First one is obvious: PHP can be as fast as other languages (or, better, interpreters/virtual machines of the other languages).

Second, know thy language. I know that it might not be very ingenious, but languages differ. Syntax is most obvious difference, but also some languages excel in different fields than the others. Some languages prefer one structure over another. Here it was seen that it’s better to avoid too many function calls, so iterative algorithms are favored over recursive ones.
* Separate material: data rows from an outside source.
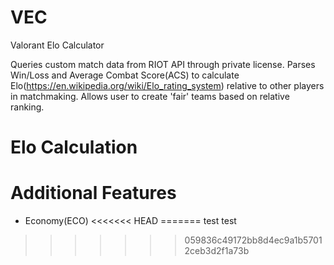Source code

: # VEC

Valorant Elo Calculator

Queries custom match data from RIOT API through private license.
Parses Win/Loss and Average Combat Score(ACS) to calculate Elo(https://en.wikipedia.org/wiki/Elo_rating_system) relative to other players in matchmaking.
Allows user to create 'fair' teams based on relative ranking.

# Elo Calculation

# Additional Features

- Economy(ECO)
<<<<<<< HEAD
=======
test test
>>>>>>> 059836c49172bb8d4ec9a1b57012ceb3d2f1a73b
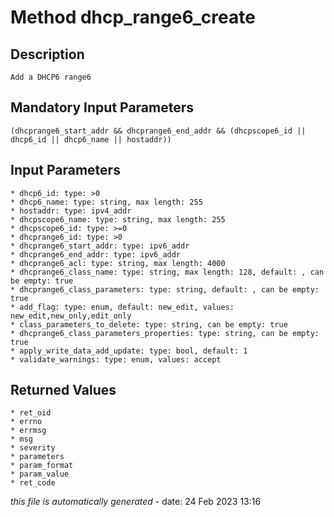 # Method dhcp_range6_create

## Description
	Add a DHCP6 range6

## Mandatory Input Parameters
	(dhcprange6_start_addr && dhcprange6_end_addr && (dhcpscope6_id || dhcp6_id || dhcp6_name || hostaddr))

## Input Parameters
	* dhcp6_id: type: >0
	* dhcp6_name: type: string, max length: 255
	* hostaddr: type: ipv4_addr
	* dhcpscope6_name: type: string, max length: 255
	* dhcpscope6_id: type: >=0
	* dhcprange6_id: type: >0
	* dhcprange6_start_addr: type: ipv6_addr
	* dhcprange6_end_addr: type: ipv6_addr
	* dhcprange6_acl: type: string, max length: 4000
	* dhcprange6_class_name: type: string, max length: 128, default: , can be empty: true
	* dhcprange6_class_parameters: type: string, default: , can be empty: true
	* add_flag: type: enum, default: new_edit, values: new_edit,new_only,edit_only
	* class_parameters_to_delete: type: string, can be empty: true
	* dhcprange6_class_parameters_properties: type: string, can be empty: true
	* apply_write_data_add_update: type: bool, default: 1
	* validate_warnings: type: enum, values: accept

## Returned Values
	* ret_oid
	* errno
	* errmsg
	* msg
	* severity
	* parameters
	* param_format
	* param_value
	* ret_code


*this file is automatically generated* - date: 24 Feb 2023 13:16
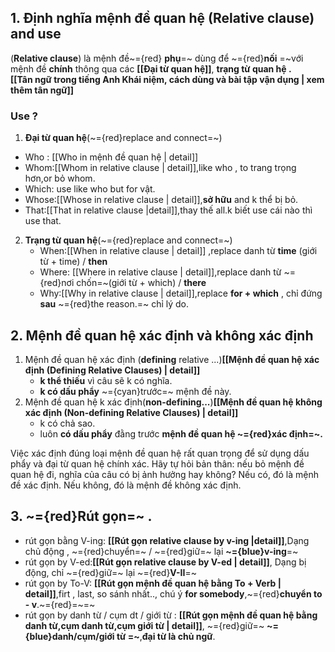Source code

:
## **1\. Định nghĩa mệnh đề quan hệ (Relative clause)** and use
 
(**Relative clause**) là mệnh đề~={red} **phụ**=~ dùng để ~={red}**nối** =~với mệnh đề **chính** thông qua các **[[Đại từ quan hệ]]**, **trạng từ quan hệ .**  
**[[Tân ngữ trong tiếng Anh Khái niệm, cách dùng và bài tập vận dụng | xem thêm tân ngữ]]**
### Use ?
1. **Đại từ quan hệ**(~={red}replace and connect=~)
 -  Who : [[Who in mệnh đề quan hệ | detail]]
 - Whom:[[Whom in relative clause | detail]],like who , to trang trọng hơn,or bỏ whom.
 - Which: use like who but for vật.
 - Whose:[[Whose in relative clause | detail]],**sở hữu** and k thể bị bỏ.
 - That:[[That in relative clause |detail]],thay thế all.k biết use cái nào thì use that.
2. **Trạng từ quan hệ**(~={red}replace and connect=~)
   - When:[[When in relative clause | detail]] ,replace danh từ **time** (giới từ + time) / **then**
   - Where: [[Where in relative clause | detail]],replace danh từ ~={red}nơi chốn=~(giới từ + which) / **there**
   - Why:[[Why in relative clause | detail]],replace **for + which** , chỉ đứng **sau** ~={red}the reason.=~ chỉ lý do.


## 2. Mệnh đề quan hệ xác định và không xác định
  1. Mệnh đề quan hệ xác định (**defining** relative ...)**[[Mệnh đề quan hệ xác định (Defining Relative Clauses) | detail]]**
	  - **k thể thiếu** vì câu sẽ k có nghĩa.
	  - **k có dấu phẩy** ~={cyan}trước=~ mệnh đề này.
2. Mệnh đề quan hệ k xác định(**non-defining...**)**[[Mệnh đề quan hệ không xác định (Non-defining Relative Clauses) | detail]]**
	- k có chả sao.
	- luôn **có dấu phẩy** đằng trước **mệnh đề quan hệ ~={red}xác định=~.**

 
Việc xác định đúng loại mệnh đề quan hệ rất quan trọng để sử dụng dấu phẩy và đại từ quan hệ chính xác.  Hãy tự hỏi bản thân: nếu bỏ mệnh đề quan hệ đi, nghĩa của câu có bị ảnh hưởng hay không?  Nếu có, đó là mệnh đề xác định. Nếu không, đó là mệnh đề không xác định.

## 3. ~={red}Rút gọn=~ .

- rút gọn bằng V-ing: **[[Rút gọn relative clause by v-ing |detail]]**,Dạng chủ động , ~={red}chuyển=~ / ~={red}giữ=~ lại **~={blue}v-ing**=~
- rút gọn by V-ed:**[[Rút gọn relative clause by V-ed | detail]]**, Dạng bị động, chỉ ~={red}giữ=~ lại ~={red}**V-II**=~
- rút gọn by To-V: **[[Rút gọn mệnh đề quan hệ bằng To + Verb | detail]]**,firt , last, so sánh nhất.., chú ý **for somebody**,~={red}**chuyển to - v**.~={red}=~=~
- rút gọn by danh từ / cụm dt / giới từ : **[[Rút gọn mệnh đề quan hệ bằng danh từ,cụm danh từ,cụm giới từ | detail]]**, ~={red}giữ=~ **~={blue}danh/cụm/giới từ =~**,**đại từ là chủ ngữ**.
Also, you have to know the ecosystem to know that there are alternative interpreters or virtual machines.

Third and last conclusion is that this kind of benchmark-type comparisons are pointless (only worse are synthetic tests). It’s very easy to omit some small issue and language intricacies, and the results will differ greatly. PHP is not a language that will be chosen for a large scale data analysis, and it won’t be chosen for a reason – there are better languages for that task. Is this a problem? Definitely not. There are no languages that excel in each and every application, and there’s no need for them to. We have a lot of different languages to choose, so let’s choose wisely appropriate language for a given application.